I wish I could bite you. Lola had sounded so cold and calculating yesterday in the car; she can be sweet, she really can be. But Darby knows better than to say this in the meeting. She sounds like a crazy person, even to Griff, who just this morning suggested they send their four-year-old to some kind of experimental group therapy he’d read one stupid article about. Sometimes, Darby feels like she’s seeing someone who isn’t really there. A different version of her little girl.
Whatever it is, she’s glad Mary Beth will be there. Mary Beth is a world-class carer.

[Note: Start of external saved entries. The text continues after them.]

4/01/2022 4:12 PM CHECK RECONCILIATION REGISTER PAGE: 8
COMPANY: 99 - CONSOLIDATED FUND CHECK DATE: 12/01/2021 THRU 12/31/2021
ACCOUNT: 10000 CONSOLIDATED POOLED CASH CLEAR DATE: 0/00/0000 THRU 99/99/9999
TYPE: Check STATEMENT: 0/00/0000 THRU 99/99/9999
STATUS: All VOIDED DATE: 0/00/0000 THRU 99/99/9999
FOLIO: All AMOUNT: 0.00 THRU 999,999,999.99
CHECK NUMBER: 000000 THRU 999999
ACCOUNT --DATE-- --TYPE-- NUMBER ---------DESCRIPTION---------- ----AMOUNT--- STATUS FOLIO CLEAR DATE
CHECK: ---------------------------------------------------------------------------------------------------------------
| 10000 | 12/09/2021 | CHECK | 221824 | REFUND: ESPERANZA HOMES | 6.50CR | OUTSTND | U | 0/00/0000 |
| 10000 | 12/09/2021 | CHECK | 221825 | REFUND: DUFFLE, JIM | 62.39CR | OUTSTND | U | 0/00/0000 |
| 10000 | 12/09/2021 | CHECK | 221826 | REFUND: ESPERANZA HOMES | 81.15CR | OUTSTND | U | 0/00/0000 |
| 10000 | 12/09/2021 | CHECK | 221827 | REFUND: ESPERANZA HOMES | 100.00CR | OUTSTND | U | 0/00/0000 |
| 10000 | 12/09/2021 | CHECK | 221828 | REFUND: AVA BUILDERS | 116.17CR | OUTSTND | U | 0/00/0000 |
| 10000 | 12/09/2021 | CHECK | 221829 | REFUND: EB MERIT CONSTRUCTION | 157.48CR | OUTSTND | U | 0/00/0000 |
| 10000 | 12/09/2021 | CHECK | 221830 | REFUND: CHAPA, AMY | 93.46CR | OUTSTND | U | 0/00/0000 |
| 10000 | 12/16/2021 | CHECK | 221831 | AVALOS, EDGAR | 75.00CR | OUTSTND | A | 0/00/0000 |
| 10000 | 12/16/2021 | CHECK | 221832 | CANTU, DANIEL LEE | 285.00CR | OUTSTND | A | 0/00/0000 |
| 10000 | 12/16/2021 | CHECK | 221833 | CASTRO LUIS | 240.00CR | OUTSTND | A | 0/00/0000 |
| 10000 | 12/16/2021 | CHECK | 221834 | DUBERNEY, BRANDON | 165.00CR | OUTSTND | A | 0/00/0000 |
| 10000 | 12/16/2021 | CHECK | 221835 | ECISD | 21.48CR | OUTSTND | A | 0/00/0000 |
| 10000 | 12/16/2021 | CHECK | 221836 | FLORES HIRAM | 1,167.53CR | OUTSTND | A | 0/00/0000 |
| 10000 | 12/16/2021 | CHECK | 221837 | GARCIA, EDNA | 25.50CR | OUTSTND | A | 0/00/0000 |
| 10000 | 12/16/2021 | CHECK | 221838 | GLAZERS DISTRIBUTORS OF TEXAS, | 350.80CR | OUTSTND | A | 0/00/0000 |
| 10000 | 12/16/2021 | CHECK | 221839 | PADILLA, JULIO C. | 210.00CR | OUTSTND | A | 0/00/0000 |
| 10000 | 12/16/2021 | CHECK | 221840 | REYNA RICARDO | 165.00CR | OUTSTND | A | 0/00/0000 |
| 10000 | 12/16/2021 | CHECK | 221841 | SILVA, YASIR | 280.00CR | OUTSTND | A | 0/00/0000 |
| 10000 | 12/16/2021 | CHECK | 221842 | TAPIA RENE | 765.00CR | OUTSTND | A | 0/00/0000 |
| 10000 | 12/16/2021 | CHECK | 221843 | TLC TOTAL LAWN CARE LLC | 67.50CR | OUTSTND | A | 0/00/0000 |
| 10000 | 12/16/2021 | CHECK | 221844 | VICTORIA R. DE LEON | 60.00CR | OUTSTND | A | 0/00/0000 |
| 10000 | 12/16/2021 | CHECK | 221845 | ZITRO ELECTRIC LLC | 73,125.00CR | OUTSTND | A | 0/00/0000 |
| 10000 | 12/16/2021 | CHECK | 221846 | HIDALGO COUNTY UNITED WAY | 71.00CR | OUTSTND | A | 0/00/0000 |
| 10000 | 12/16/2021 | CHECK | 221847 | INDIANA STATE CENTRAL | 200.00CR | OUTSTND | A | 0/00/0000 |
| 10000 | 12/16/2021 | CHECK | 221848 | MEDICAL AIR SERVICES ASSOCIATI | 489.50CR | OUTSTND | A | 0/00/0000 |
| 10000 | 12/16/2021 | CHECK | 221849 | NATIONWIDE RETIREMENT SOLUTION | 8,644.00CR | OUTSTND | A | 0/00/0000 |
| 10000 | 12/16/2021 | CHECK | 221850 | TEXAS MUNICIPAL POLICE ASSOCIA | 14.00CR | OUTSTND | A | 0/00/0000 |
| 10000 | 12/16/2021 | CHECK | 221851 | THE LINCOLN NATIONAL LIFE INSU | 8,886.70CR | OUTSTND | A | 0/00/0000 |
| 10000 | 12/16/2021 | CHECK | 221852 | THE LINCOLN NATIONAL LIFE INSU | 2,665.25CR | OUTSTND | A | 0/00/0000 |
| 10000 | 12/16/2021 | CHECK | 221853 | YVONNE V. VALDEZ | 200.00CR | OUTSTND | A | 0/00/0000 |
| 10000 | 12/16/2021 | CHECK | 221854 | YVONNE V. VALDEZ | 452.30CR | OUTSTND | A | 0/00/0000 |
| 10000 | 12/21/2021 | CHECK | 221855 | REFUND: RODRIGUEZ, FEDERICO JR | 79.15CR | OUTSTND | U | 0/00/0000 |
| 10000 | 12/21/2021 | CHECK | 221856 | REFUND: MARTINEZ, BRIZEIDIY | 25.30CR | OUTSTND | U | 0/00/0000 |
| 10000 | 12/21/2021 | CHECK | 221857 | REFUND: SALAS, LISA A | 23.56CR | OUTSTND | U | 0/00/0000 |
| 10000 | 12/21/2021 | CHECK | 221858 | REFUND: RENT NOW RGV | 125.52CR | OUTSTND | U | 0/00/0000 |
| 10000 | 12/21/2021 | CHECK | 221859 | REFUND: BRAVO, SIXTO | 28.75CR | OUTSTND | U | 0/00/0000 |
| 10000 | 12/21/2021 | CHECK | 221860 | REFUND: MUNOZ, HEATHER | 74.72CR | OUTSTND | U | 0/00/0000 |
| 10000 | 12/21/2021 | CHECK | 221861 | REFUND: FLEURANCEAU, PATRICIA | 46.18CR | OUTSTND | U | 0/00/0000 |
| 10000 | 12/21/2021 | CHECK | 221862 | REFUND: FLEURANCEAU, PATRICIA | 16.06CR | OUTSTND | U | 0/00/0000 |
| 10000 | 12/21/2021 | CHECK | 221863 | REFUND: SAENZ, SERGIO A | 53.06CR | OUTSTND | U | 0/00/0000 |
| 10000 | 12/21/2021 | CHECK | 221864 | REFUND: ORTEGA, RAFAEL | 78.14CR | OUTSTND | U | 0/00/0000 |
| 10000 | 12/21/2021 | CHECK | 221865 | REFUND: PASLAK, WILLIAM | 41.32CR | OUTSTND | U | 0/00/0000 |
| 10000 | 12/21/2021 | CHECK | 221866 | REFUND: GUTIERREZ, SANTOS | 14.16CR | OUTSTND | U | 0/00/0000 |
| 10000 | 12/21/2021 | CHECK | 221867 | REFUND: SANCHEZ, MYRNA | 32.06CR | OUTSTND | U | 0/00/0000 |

As if on cue, a text pings her phone from Mary Beth. Bad news, it reads.
TEN
In her car, Rhea’s hands still tremble in her lap, where no one would know they’ve been trembling for a full fifteen minutes before the first responders ever got there. An ambulance, three police cars, and a fire truck.
She’s now been staring at the vehicles blocking the pickup lane, her pulse booming in her ears. A hard thwap on the driver’s-side glass startles her.
“Bodhi’s fine,” another mother—her name’s Roxy—calls through the window. “The kids are all fine.” She gives a thumbs-up and Rhea nods dumbly.
“Yeah. Yeah. Okay,” she mumbles through the glass, realizing too late she’s forgotten to thank Roxy. Rhea would never have thought to do that, and knowing this about herself makes her feel lonely, like maybe she needs to examine some stuff.
“Bitch, please!” Zazzy Tims exhorts through the car speakers. She can’t remember turning the ignition back on, hasn’t caught a single word of the chapter in this ridiculous audiobook since she made her final decision, stepped out of the car, and walked across the promenade to change things.